Reproduce the text of every record below with "cookies" swapped for "témoins" wherever it occurs, changing nothing else and omitting the pictures.

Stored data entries
⟨
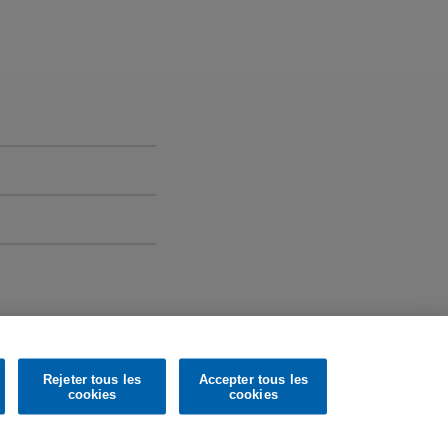
 compilation features
 Schwarzkopf,
ophone Records Limited. All rights reserved.
Rejeter tous les
Accepter tous les
cookies
cookies
m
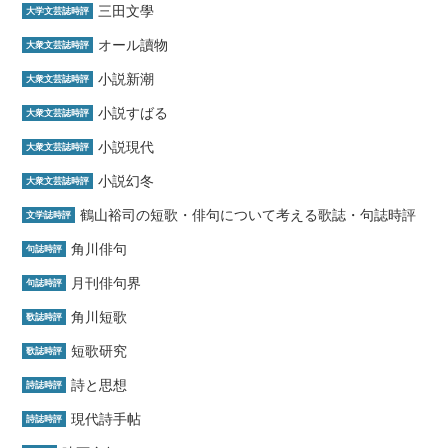
三田文學
大学文芸誌時評
オール讀物
大衆文芸誌時評
小説新潮
大衆文芸誌時評
小説すばる
大衆文芸誌時評
小説現代
大衆文芸誌時評
小説幻冬
大衆文芸誌時評
鶴山裕司の短歌・俳句について考える歌誌・句誌時評
文学誌時評
角川俳句
句誌時評
月刊俳句界
句誌時評
角川短歌
歌誌時評
短歌研究
歌誌時評
詩と思想
詩誌時評
現代詩手帖
詩誌時評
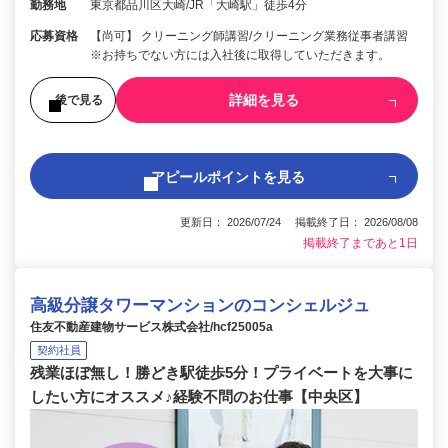
勤務地
東京都品川区大崎/JR「大崎駅」徒歩4分
応募資格
【尚可】 クリーニング師講習/クリーニング業務従事者講習
※お持ちでない方には入社後に取得していただきます。
詳細を見る
後で見る
アピールポイントを見る
更新日： 2026/07/24 掲載終了日： 2026/08/08
掲載終了まであと1日
高級分譲タワーマンションのコンシェルジュ
住友不動産建物サービス株式会社/hcf25005a
契約社員
残業ほぼ無し！勝どき駅徒歩5分！プライベートを大事に
したい方にオススメ♪経験不問のお仕事【中央区】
⟩
> [ANSWER]
 compilation features
 Schwarzkopf,
ophone Records Limited. All rights reserved.
Rejeter tous les
Accepter tous les
témoins
témoins
m
三田文學
大学文芸誌時評
オール讀物
大衆文芸誌時評
小説新潮
大衆文芸誌時評
小説すばる
大衆文芸誌時評
小説現代
大衆文芸誌時評
小説幻冬
大衆文芸誌時評
鶴山裕司の短歌・俳句について考える歌誌・句誌時評
文学誌時評
角川俳句
句誌時評
月刊俳句界
句誌時評
角川短歌
歌誌時評
短歌研究
歌誌時評
詩と思想
詩誌時評
現代詩手帖
詩誌時評
勤務地
東京都品川区大崎/JR「大崎駅」徒歩4分
応募資格
【尚可】 クリーニング師講習/クリーニング業務従事者講習
※お持ちでない方には入社後に取得していただきます。
詳細を見る
後で見る
アピールポイントを見る
更新日： 2026/07/24 掲載終了日： 2026/08/08
掲載終了まであと1日
高級分譲タワーマンションのコンシェルジュ
住友不動産建物サービス株式会社/hcf25005a
契約社員
残業ほぼ無し！勝どき駅徒歩5分！プライベートを大事に
したい方にオススメ♪経験不問のお仕事【中央区】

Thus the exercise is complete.